LATIHAN A ▸
Dalam teks tentang Salim bin Abdillah di bawah, sebutkan semua kedudukan yang secara tegas dinyatakan bukan milik pemuda itu.
LATIHAN B ▸
Teruskan teks tentang Salim bin Abdillah dari kalimat terakhirnya.

✨Menggapai Surga di Usia Muda: Kisah Salim bin Abdillah yang Berani Menegur Penguasa

      
Ilustrasi digital gerbang lengkung bergaya arsitektur Islam dengan pintu kayu tertutup, dihiasi kaligrafi Arab “سالم بن عبد الله” dan transliterasi latin “Salim bin Abdillah”, berlatar cahaya keemasan yang memancar dari balik pintu

Assalāmu‘alaikum warahmatullāhi wabarakātuh

Di tengah hiruk-pikuk pasar Madinah, seorang pemuda berjalan tegap. Sorot matanya teduh, tapi suaranya lantang saat kebenaran harus dibela. Ia bukan pedagang, bukan panglima, bukan pula pejabat. Namun kata-katanya membuat penguasa terdiam.

DATA TERSEDIA ▸
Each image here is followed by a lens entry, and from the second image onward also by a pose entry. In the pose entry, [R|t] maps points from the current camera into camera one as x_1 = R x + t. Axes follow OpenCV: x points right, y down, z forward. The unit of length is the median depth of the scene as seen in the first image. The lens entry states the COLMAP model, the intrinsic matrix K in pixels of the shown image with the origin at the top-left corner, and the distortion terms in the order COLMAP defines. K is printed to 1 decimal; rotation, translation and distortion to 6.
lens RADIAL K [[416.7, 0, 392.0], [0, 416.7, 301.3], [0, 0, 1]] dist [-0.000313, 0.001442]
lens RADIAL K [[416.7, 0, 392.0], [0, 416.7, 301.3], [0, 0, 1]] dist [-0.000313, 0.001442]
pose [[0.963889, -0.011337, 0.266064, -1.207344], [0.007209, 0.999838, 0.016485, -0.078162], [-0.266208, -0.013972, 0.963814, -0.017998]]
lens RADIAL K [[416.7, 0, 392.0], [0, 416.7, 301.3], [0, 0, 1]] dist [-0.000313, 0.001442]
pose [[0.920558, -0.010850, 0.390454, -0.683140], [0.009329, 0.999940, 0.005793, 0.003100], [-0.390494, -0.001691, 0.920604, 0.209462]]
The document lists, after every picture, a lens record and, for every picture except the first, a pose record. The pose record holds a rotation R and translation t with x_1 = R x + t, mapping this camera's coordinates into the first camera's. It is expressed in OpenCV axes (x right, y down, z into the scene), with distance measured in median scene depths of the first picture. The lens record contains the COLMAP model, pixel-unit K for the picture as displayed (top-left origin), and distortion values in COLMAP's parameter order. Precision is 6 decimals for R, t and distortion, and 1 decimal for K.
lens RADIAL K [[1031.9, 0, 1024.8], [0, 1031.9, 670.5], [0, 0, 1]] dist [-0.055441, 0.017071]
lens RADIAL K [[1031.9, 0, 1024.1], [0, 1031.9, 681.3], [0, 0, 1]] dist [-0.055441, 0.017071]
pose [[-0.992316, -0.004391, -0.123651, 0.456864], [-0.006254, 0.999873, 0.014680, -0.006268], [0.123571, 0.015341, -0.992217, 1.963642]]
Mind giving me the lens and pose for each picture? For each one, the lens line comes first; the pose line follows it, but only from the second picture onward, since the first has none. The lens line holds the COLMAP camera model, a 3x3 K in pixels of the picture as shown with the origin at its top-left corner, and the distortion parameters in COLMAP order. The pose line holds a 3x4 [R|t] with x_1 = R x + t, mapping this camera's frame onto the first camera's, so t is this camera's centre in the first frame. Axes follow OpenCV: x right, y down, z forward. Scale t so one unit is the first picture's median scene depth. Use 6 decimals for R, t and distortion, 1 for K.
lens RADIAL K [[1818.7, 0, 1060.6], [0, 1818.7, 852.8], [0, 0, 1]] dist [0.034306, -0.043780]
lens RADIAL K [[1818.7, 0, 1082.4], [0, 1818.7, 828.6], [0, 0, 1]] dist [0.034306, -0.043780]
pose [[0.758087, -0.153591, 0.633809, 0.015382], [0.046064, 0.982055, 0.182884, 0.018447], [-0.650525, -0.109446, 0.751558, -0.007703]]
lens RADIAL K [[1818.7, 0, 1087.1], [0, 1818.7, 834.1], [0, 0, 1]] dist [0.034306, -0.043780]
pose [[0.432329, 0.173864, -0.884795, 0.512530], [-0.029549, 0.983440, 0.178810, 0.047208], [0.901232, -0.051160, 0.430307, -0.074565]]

JAWABAN LATIHAN A ▸
Pedagang, panglima, pejabat.

JAWABAN LATIHAN B ▸
Dialah Salim bin Abdillah bin Umar bin Khattab, cucu dari khalifah kedua umat Islam, Umar bin Khattab RA — seorang pemuda yang tidak menjual imannya demi kenyamanan atau jabatan.


🌱 Jejak Keturunan dan Didikan Iman

Salim tumbuh di keluarga yang penuh cahaya ilmu. Ayahnya, Abdillah bin Umar, adalah sahabat Rasulullah ﷺ yang terkenal tegas dalam memegang sunnah. Dari kecil, Salim dibesarkan dengan kisah-kisah teladan dan hafalan Al-Qur’an, bukan sekadar harta atau kemewahan.

Rasulullah ﷺ pernah bersabda:

"Ada tujuh golongan yang akan mendapat naungan Allah pada hari tiada naungan selain naungan-Nya, salah satunya adalah pemuda yang tumbuh dalam ibadah kepada Allah."
(HR. Bukhari & Muslim)

Hadits ini seakan hidup dalam diri Salim — pemuda yang masa mudanya dipenuhi ibadah, bukan kesia-siaan.


🔥 Ujian Keberanian: Menegur Penguasa

Suatu ketika, Gubernur Madinah menggelar acara besar. Makanan mewah tersaji, para pejabat berkumpul. Salim diundang.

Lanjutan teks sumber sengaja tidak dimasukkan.